A field sobriety test demonstration was conducted by Officer Colella to show those in attendance what getting breath tested for alcohol for by a cop would entail. “Doesn’t mouthwash or cough medicine have an affect on someone’s BAC?” asked Senior Andrew Broussard. The officers said products like cough medicine or mouth wash increase an individual’s blood alcohol concentration. However, a person’s BAC quickly diminishes after a few minutes of using those products.

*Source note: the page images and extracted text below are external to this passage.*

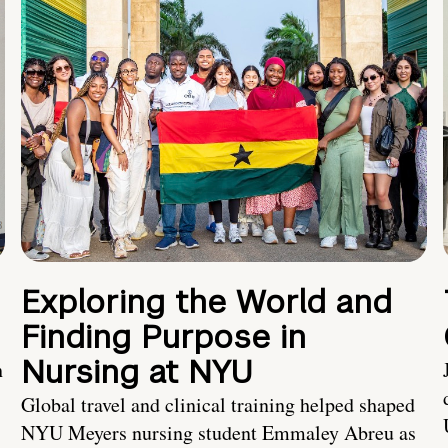
Exploring the World and
Finding Purpose in
Nursing at NYU
h
Global travel and clinical training helped shaped
NYU Meyers nursing student Emmaley Abreu as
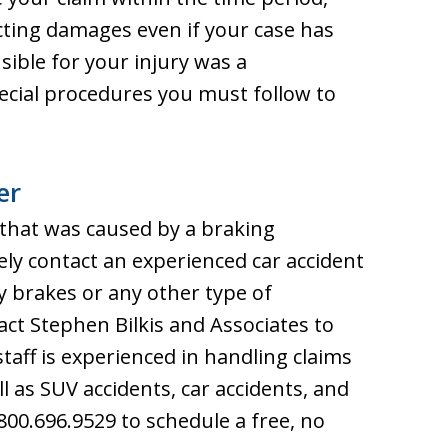
ecting damages even if your case has
nsible for your injury was a
ecial procedures you must follow to
er
t that was caused by a braking
ely contact an experienced car accident
ty brakes or any other type of
act Stephen Bilkis and Associates to
staff is experienced in handling claims
l as SUV accidents, car accidents, and
800.696.9529 to schedule a free, no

“We try to be very relaxed at these events,” said Colella. “We don’t want these kids thinking we’re tough guy cops because then they won’t open up to us.”
Ten students took part in a demonstration simulating the feeling of walking a straight line drunk using beer goggles. “This is crazy. I’m so off-balanced,” one participant yelled. The goggles, which appear to be nothing more than safety goggles, when put on represent blood alcohol levels up to two times the legal driving limit. “Anything over .05 in New York State falls under the zero tolerance policy,” said recent police graduate Officer Steven Kiefer. The zero tolerance policy says that any person under the legal drinking age of 21 may not have alcohol in their system. The specifics of the law vary from state to state. In New York State, a DWI warrants a fine of $1,000 and up to a year in prison for a first offense. “Over the course of your life, a DWI will end up costing you between 20 and 40 thousand dollars,” said Watson. “It’s just not worth it.” Watson clarified his statement and said the lifetime cost of a DWI takes into consideration possible loss of employment and income, as well as legal fees.
The officers claimed to be open and honest about their childhoods with the students as well. “We know you guys do things and we’re trying to be realistic,” said Colella. “But we just want you to be smart about it.”
According to Colella, being smart includes knowing when to get help if you are in a dangerous situation. “If your friend is passed out from drinking, turn them on their side and get help,” said Colella. “Especially because the chance of you getting in trouble on this campus for saving a friend’s life is next to nothing.”
A quick talk about marijuana followed the lesson on alcohol. “My dad smokes marijuana for medicinal purposes and it’s been proven to help him,” said Senior Andrew Broussard, 23. “I think they should legalize marijuana to help people like my dad.”
Upon request, any residential building on campus can schedule the program with the police departments’ community relations team. “We hold these events whenever colleges request them,” said Officer Jeff Watson. “Sometimes there are large turnouts, sometimes small. It’s up to the RA’s [Resident Assistants] to advertise the program.”
Officers Watson and Colella then talked about the use of marijuana for medicinal purposes and felt it is a good idea as well. “I think within 20 years it [marijuana] will be legal in New York for medicinal purposes,” said Watson confidently.
Officer Colella left the event attendees with a word of advice about drinking. “Always make sure you have a designated driver. I got married so that I would always have a designated driver,” Colella said jokingly.